Work task 1: Please return the Foundry forum excerpt in full, word for word.

***** Passage shown

This is very rudimentary, but it will be a good way for you to see how things are connected in Foundry. Understanding the whole “lots of objects => drill down => find links / related objects => show to user”-workflow is helpful, as it’s a very common pattern.

With the approach above, you will always have the freshest data, and you can tell the Executives, that it literally calculates this on the fly, rather than having a set update schedule.

Embeddings for new Customer/Order-objects can be automated as part of the ingestion pipeline, requiring calculating only the embedding for that specific entry, rather than recomputing everything as would be the case with a mapping table.

Lastly, for larger comparisons (e.g. for generating email/sms-pairs of customers/orders), you can do that in a Pipeline, where the output can be used to feed an email service with customer information + the most relevant orders. That way your company only pays for the work that’s needed to generate value.

Hope this helps, and let us know if you have more questions.

2 Likes

Hi Jakehop, Appreciate all the detailed explanation. Unable to make this Typescript working. Could you help me a bit more? Here is what I have done.

Created the datasets and Ontology Objects.

Imported Objects and started your code.

I am getting teh following compilation error.

src/index.ts(12,15): error TS2552: Cannot find name ‘ObjectSet’. Did you mean ‘Object’?

src/index.ts(13,16): error TS2552: Cannot find name ‘Object2’. Did you mean ‘Object’?

src/index.ts(14,36): error TS2551: Property ‘Desired_Customer_Action_Embedding’ does not exist on type ‘ToyCustomer’. Did you mean ‘desiredCustomerActionEmbedding’?

src/index.ts(15,16): error TS2304: Cannot find name ‘results’.

**********

Work task 2: Recast the rows as a JSON list of strings, one string per line with blank lines left out. Start at the first line of the rows and end at the line containing "количество и расположение цилиндров", including both of those lines and nothing else.

***** Source information

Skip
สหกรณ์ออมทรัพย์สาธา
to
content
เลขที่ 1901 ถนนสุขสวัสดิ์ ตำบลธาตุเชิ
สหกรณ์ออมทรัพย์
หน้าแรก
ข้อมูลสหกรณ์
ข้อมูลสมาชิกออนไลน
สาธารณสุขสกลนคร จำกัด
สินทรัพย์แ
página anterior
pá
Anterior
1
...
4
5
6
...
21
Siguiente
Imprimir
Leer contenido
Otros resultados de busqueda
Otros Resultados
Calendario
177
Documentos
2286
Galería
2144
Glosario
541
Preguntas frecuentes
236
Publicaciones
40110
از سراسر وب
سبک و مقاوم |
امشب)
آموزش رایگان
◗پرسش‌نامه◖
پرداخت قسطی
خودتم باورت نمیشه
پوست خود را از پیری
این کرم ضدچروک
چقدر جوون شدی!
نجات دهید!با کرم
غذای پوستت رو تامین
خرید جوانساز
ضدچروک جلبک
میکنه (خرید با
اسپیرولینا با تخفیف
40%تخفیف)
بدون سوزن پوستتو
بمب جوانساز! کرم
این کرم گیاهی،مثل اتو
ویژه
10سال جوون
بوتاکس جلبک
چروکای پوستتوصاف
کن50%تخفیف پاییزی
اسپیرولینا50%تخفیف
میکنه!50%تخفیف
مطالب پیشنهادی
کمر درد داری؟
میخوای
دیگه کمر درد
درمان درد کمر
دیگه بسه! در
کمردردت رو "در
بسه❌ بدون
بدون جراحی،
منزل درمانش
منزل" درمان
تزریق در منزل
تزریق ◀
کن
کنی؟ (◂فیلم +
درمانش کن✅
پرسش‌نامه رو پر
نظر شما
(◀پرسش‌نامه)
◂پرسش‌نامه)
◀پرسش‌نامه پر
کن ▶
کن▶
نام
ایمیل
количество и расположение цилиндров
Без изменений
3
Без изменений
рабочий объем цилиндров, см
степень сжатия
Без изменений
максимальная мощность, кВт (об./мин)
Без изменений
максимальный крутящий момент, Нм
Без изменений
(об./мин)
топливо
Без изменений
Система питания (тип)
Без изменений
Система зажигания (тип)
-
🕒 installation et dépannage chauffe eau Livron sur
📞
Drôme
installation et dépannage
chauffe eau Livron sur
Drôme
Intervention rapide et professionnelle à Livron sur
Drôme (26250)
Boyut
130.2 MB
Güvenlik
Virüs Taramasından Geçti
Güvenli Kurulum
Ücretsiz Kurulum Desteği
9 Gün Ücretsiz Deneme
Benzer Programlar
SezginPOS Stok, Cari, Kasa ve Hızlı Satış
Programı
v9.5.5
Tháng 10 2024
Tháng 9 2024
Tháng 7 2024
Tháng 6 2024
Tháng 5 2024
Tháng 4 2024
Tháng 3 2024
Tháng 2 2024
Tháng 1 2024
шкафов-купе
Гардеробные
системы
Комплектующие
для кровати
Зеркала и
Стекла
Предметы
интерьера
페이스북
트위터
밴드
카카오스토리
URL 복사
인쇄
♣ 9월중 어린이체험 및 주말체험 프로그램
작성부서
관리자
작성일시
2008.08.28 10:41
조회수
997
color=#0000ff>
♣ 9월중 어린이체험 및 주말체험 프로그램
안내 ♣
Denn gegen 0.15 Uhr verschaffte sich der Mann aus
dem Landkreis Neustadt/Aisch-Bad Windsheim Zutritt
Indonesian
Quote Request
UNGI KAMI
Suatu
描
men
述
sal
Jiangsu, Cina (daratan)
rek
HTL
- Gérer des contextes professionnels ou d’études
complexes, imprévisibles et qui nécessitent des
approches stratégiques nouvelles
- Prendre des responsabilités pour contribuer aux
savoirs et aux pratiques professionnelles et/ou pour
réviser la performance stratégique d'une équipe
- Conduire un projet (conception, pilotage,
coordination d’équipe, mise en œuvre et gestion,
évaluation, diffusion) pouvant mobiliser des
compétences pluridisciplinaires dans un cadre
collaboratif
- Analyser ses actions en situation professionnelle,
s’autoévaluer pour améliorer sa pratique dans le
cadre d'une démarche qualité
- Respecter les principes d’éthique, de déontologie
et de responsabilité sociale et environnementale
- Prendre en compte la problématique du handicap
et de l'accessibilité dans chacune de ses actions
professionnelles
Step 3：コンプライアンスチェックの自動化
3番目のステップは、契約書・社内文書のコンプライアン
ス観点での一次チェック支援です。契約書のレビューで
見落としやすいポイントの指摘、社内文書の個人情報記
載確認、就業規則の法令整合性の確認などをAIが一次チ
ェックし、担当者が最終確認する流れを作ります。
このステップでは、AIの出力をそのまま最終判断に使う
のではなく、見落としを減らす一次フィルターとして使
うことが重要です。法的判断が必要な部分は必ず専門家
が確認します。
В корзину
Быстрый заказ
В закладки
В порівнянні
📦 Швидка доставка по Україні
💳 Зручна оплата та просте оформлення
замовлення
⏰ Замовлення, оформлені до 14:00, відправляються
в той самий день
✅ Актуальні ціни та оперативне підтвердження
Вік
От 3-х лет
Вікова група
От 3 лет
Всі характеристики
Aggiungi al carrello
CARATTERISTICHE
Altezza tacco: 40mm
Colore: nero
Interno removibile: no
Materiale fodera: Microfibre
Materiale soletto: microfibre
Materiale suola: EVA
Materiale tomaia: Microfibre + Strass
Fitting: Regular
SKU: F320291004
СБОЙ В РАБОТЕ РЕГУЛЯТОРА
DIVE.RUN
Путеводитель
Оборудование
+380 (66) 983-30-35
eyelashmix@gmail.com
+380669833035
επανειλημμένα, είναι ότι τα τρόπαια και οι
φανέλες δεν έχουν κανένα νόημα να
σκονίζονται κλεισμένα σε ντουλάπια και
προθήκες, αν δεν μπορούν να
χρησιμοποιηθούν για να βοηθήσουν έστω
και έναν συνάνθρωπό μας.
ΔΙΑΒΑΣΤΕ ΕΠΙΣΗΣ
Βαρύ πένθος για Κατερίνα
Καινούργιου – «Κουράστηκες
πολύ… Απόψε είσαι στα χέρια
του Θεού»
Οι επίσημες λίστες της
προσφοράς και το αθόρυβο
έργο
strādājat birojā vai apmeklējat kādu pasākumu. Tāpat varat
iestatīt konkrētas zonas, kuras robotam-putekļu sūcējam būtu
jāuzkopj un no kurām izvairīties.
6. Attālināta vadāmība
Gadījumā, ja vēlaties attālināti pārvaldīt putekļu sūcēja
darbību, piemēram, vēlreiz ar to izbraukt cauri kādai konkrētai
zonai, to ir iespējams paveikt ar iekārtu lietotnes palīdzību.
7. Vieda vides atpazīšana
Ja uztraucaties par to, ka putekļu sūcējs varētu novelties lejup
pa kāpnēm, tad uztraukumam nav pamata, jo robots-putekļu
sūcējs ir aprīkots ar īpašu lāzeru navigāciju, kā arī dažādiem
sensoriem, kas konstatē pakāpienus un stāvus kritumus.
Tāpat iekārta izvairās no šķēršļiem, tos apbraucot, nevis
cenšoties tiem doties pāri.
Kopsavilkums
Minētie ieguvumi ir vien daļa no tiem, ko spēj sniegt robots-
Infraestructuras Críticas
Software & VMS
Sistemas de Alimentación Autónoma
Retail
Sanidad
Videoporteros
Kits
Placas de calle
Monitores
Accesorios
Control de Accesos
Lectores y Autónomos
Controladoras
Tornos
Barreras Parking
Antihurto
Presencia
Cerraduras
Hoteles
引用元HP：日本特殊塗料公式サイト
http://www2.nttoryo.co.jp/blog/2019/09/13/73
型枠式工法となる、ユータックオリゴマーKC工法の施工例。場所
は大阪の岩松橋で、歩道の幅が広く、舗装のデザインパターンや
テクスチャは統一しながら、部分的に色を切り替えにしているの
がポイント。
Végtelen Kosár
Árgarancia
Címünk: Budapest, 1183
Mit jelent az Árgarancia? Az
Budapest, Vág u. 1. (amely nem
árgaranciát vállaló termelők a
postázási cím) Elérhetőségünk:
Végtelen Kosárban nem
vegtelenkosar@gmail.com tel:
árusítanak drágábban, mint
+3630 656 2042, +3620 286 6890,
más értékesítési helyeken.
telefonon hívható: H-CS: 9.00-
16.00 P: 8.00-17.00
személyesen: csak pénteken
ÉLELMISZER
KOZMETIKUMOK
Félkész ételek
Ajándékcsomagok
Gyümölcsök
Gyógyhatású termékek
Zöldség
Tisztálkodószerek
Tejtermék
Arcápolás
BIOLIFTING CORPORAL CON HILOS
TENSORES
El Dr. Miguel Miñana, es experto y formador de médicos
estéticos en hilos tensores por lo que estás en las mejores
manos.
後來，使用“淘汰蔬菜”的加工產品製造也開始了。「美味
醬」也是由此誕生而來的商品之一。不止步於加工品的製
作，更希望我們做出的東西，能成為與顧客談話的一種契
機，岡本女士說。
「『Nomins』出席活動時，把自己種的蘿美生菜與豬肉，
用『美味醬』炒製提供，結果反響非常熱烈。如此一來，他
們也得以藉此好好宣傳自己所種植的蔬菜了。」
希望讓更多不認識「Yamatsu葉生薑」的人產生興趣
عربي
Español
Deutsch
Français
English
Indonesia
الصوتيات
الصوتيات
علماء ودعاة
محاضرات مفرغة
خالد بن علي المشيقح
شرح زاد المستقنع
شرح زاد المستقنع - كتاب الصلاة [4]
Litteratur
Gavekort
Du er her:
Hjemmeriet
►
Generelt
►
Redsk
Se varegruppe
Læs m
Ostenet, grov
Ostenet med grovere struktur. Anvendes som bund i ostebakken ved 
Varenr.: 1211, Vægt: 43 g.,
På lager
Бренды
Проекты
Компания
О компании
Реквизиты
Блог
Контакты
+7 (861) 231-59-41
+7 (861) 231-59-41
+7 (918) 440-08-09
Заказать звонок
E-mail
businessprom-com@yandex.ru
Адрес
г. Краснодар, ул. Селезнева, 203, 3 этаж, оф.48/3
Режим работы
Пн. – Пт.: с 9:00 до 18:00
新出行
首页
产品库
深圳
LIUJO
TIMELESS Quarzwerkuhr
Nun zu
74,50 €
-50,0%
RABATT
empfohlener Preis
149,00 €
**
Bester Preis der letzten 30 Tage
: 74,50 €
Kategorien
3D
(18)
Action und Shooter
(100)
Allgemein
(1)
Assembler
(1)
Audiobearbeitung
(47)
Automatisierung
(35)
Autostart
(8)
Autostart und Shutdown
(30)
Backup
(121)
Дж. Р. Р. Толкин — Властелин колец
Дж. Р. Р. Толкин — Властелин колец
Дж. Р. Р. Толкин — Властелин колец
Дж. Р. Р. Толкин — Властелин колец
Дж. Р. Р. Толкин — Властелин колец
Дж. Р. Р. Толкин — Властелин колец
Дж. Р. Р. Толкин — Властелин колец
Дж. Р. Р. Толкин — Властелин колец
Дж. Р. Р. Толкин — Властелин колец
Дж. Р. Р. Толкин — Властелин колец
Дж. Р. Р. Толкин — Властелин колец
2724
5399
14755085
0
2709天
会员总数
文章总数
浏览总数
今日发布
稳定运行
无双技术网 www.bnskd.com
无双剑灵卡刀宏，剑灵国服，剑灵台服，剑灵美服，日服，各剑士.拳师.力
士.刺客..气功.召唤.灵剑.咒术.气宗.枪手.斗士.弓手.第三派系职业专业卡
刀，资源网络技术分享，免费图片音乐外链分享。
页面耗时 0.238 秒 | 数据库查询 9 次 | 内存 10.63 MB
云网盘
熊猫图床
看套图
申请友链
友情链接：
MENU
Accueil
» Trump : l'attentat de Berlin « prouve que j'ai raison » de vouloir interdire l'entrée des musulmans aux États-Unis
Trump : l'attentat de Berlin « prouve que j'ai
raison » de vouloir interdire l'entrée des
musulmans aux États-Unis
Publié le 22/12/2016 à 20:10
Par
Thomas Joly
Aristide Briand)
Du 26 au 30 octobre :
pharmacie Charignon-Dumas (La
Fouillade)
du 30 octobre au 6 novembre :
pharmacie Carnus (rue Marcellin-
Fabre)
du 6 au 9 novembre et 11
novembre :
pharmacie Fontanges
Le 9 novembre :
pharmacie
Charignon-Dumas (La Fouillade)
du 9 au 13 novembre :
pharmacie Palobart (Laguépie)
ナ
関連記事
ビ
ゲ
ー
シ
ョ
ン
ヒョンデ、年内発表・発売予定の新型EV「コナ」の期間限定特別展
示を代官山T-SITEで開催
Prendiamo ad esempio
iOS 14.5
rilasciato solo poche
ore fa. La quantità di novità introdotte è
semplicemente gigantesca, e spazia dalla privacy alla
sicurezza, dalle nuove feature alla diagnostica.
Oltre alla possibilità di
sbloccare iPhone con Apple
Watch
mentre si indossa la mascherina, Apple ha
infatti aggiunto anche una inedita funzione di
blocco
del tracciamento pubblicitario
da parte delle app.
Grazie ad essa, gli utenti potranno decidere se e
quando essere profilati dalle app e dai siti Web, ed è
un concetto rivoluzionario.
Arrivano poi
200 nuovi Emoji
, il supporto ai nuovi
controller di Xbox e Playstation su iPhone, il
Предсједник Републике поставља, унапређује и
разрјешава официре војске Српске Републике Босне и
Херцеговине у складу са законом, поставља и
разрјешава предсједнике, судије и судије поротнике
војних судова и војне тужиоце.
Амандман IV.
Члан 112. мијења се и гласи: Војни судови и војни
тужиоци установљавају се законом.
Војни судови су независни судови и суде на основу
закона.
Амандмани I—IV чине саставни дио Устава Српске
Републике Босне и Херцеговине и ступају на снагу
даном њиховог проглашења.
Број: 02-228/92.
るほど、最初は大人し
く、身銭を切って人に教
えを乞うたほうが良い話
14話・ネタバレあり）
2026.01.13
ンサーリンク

**********

Exercise result 1:
This is very rudimentary, but it will be a good way for you to see how things are connected in Foundry. Understanding the whole “lots of objects => drill down => find links / related objects => show to user”-workflow is helpful, as it’s a very common pattern.

With the approach above, you will always have the freshest data, and you can tell the Executives, that it literally calculates this on the fly, rather than having a set update schedule.

Embeddings for new Customer/Order-objects can be automated as part of the ingestion pipeline, requiring calculating only the embedding for that specific entry, rather than recomputing everything as would be the case with a mapping table.

Lastly, for larger comparisons (e.g. for generating email/sms-pairs of customers/orders), you can do that in a Pipeline, where the output can be used to feed an email service with customer information + the most relevant orders. That way your company only pays for the work that’s needed to generate value.

Hope this helps, and let us know if you have more questions.

2 Likes

Hi Jakehop, Appreciate all the detailed explanation. Unable to make this Typescript working. Could you help me a bit more? Here is what I have done.

Created the datasets and Ontology Objects.

Imported Objects and started your code.

I am getting teh following compilation error.

src/index.ts(12,15): error TS2552: Cannot find name ‘ObjectSet’. Did you mean ‘Object’?

src/index.ts(13,16): error TS2552: Cannot find name ‘Object2’. Did you mean ‘Object’?

src/index.ts(14,36): error TS2551: Property ‘Desired_Customer_Action_Embedding’ does not exist on type ‘ToyCustomer’. Did you mean ‘desiredCustomerActionEmbedding’?

src/index.ts(15,16): error TS2304: Cannot find name ‘results’.

Exercise result 2:
[
  "Skip",
  "สหกรณ์ออมทรัพย์สาธา",
  "to",
  "content",
  "เลขที่ 1901 ถนนสุขสวัสดิ์ ตำบลธาตุเชิ",
  "สหกรณ์ออมทรัพย์",
  "หน้าแรก",
  "ข้อมูลสหกรณ์",
  "ข้อมูลสมาชิกออนไลน",
  "สาธารณสุขสกลนคร จำกัด",
  "สินทรัพย์แ",
  "página anterior",
  "pá",
  "Anterior",
  "1",
  "...",
  "4",
  "5",
  "6",
  "...",
  "21",
  "Siguiente",
  "Imprimir",
  "Leer contenido",
  "Otros resultados de busqueda",
  "Otros Resultados",
  "Calendario",
  "177",
  "Documentos",
  "2286",
  "Galería",
  "2144",
  "Glosario",
  "541",
  "Preguntas frecuentes",
  "236",
  "Publicaciones",
  "40110",
  "از سراسر وب",
  "سبک و مقاوم |",
  "امشب)",
  "آموزش رایگان",
  "◗پرسش‌نامه◖",
  "پرداخت قسطی",
  "خودتم باورت نمیشه",
  "پوست خود را از پیری",
  "این کرم ضدچروک",
  "چقدر جوون شدی!",
  "نجات دهید!با کرم",
  "غذای پوستت رو تامین",
  "خرید جوانساز",
  "ضدچروک جلبک",
  "میکنه (خرید با",
  "اسپیرولینا با تخفیف",
  "40%تخفیف)",
  "بدون سوزن پوستتو",
  "بمب جوانساز! کرم",
  "این کرم گیاهی،مثل اتو",
  "ویژه",
  "10سال جوون",
  "بوتاکس جلبک",
  "چروکای پوستتوصاف",
  "کن50%تخفیف پاییزی",
  "اسپیرولینا50%تخفیف",
  "میکنه!50%تخفیف",
  "مطالب پیشنهادی",
  "کمر درد داری؟",
  "میخوای",
  "دیگه کمر درد",
  "درمان درد کمر",
  "دیگه بسه! در",
  "کمردردت رو \"در",
  "بسه❌ بدون",
  "بدون جراحی،",
  "منزل درمانش",
  "منزل\" درمان",
  "تزریق در منزل",
  "تزریق ◀",
  "کن",
  "کنی؟ (◂فیلم +",
  "درمانش کن✅",
  "پرسش‌نامه رو پر",
  "نظر شما",
  "(◀پرسش‌نامه)",
  "◂پرسش‌نامه)",
  "◀پرسش‌نامه پر",
  "کن ▶",
  "کن▶",
  "نام",
  "ایمیل",
  "количество и расположение цилиндров"
]